Der angefochtene Entscheid wurde lediglich mit Verweisen auf einen anderen Entscheid und auf die Begründung des Untersuchungsrichters begründet, was im vorliegenden Fall nicht genügte. Sowohl Kollusionsgefahr als auch Fluchtgefahr waren ungenügend begründet und trugen den Entwicklungen seit dem letzten Entscheid nicht Rechnung.

Die Anklagekammer Genf wird ihren aufgehobenen Entscheid nun neu begründen müssen und wird dabei sicher in der Lage sein, mit neuer Begründung zum alten Ergebnis zu gelangen.

Ein Orden für die Bezirksanwältin

Einem Urteil des Bundesgerichts vom 19. August 2005 (1A.43/2005) ist zu entnehmen, dass Frau BA Cornelia Cova vom peruanischen Präsidenten mit dem zweithöchsten Orden, der in Peru Zivilpersonen verliehen werde, ausgezeichnet wurde. Die Auszeichnung sei im Zusammenhang mit der Behandlung des Rechtshilfeersuchens in der Affäre Fujimori/Montesinos verliehen worden.

Im hier beurteilten Fall ging es um ein neuerliches Rechtshilfeersuchen Perus. Die Beschwerdeführer machten u.a. Befangenheit der vom ersuchenden Staat ausgezeichneten Bezirksanwältin geltend.
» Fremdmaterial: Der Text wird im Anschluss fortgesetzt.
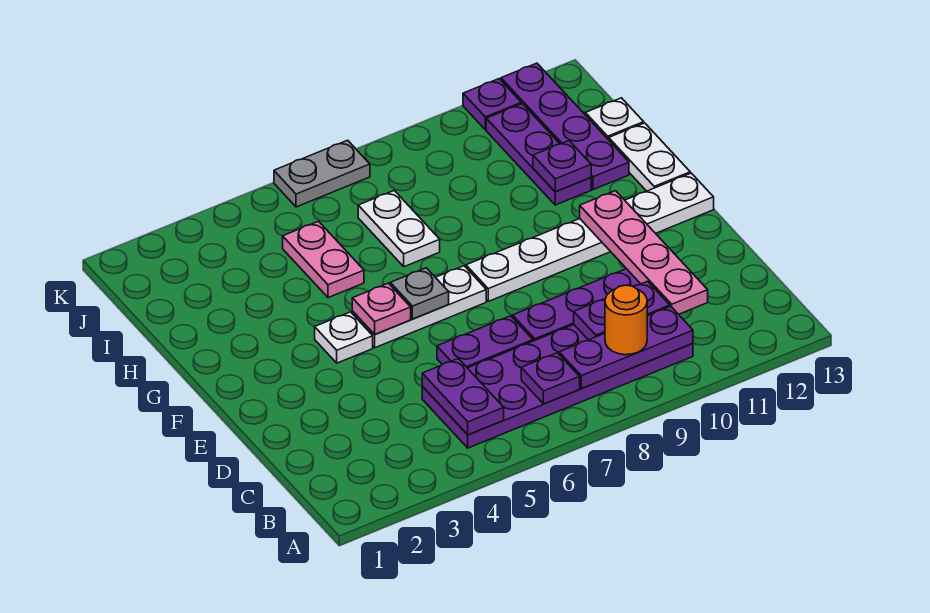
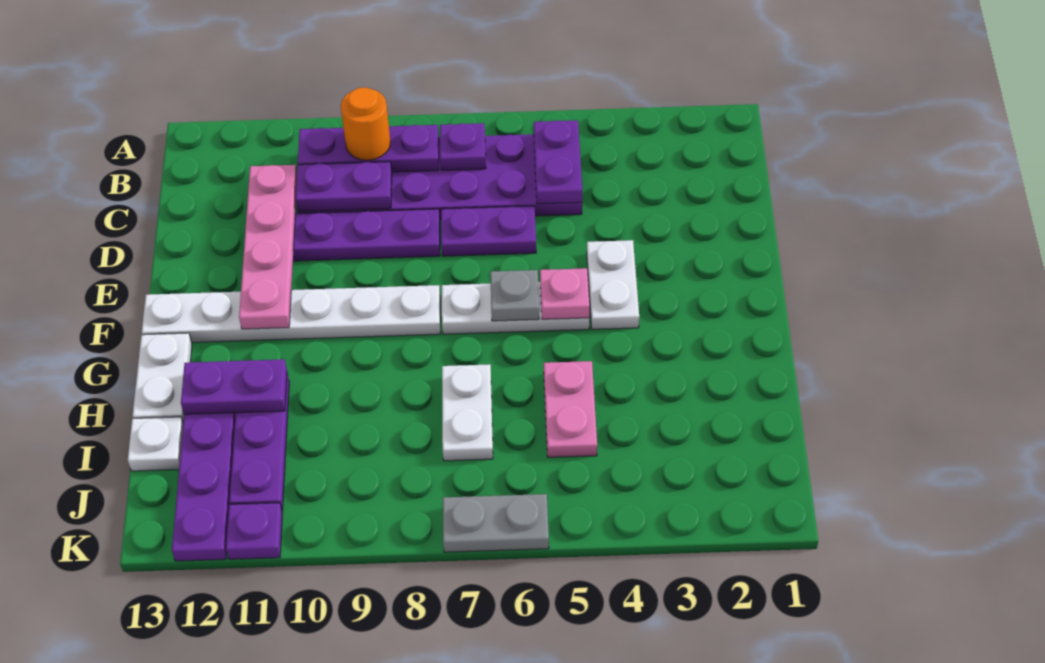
white 1x1 plate [315,312,373,363] -> white 1x2 plate [587,240,639,329]
purple 1x1 plate [533,141,591,192] -> purple 1x2 plate [181,359,287,414]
Das Bundesgericht ging darauf aus novenrechtlichen Gründen nicht ein:

"Die Beschwerdeführer legen zum Beweis der Verleihung des Ordens an Bezirksanwältin Cova einen Auszug aus dem peruanischen Amtsblatt ("Diario Official de la Républica del Peru") vom 14. Februar 2003 ins Recht. Diesen musste die Vorinstanz nicht von Amtes wegen erheben. Ein schweizerisches Gericht muss den Inhalt ausländischer Amtsblätter nicht kennen. Das neue Vorbringen ist daher unzulässig" (E. 7.2).

Im Klartext: Der schweizerische Anwalt muss den Inhalt ausländischer Amtsblätter kennen, das schweizerische Gericht nicht.

GENESIS / FALCON

Das Bundesamt für Polizei hat eine Pressemitteilung erlassen, in der die Erfolge im Kampf gegen Kinderpornografie im Internet dargestellt werden. Die Pressemitteilung enthält leider nur oberflächliche, nicht überprüfbare Information und sagt insbesondere nichts über die Natur der "Strafentscheide" aus. Interessant zu wissen wäre, wieviele Verurteilungen ohne richterliche Beurteilung (Strafverfügungen) erfolgten. Zu GENESIS sind folgende Zahlen bekannt gegeben worden:

- 1,092 Hausdurchsuchungen
- 893 "Strafentscheide" (?)
- 469 Einstellungen (53 %)
- 198 Verurteilungen mit Freiheitsstrafen (22%)
- 226 Verurteilungen mit Geldstrafen (25%)

Freisprüche, die es ebenfalls gab, werden nicht erwähnt.

Donnerstag, September 01, 2005

Medienmitteilung GPDel

Aus der Medienmitteilung der parlamentarischen Geschäftsprüfungsdelegation GPDel vom 31.08.2005:

"Um die Sicherheit der Schweiz angesichts der heutigen Herausforderungen gewährleisten zu können, müssen baldmöglichst der DAP und der SND unter eine gemeinsame Führung gestellt werden. Die heute noch unterschiedlichen Betriebskulturen dürfen dem nicht entgegenstehen. Nur so kann aus heutiger Sicht die politische Führung sichergestellt, die Synergien optimal genutzt und die Ressourcen effizient eingesetzt werden."

"Synergien nutzen" und "Ressourcen effizient einsetzen" tönt unangreifbar vernünftig. Ob es wirklich klug ist, DAP und SND unter gemeinsame Führung zu stellen und damit faktisch zu vereinigen (oder eben zusammenzuführen), wage ich zu bezweifeln. Man muss sich dabei bloss überlegen, wie dieses Führungsorgan sachgerecht bezeichnet werden soll. Die an sich treffendsten Begriffe fallen ja aus historischen Gründen weg.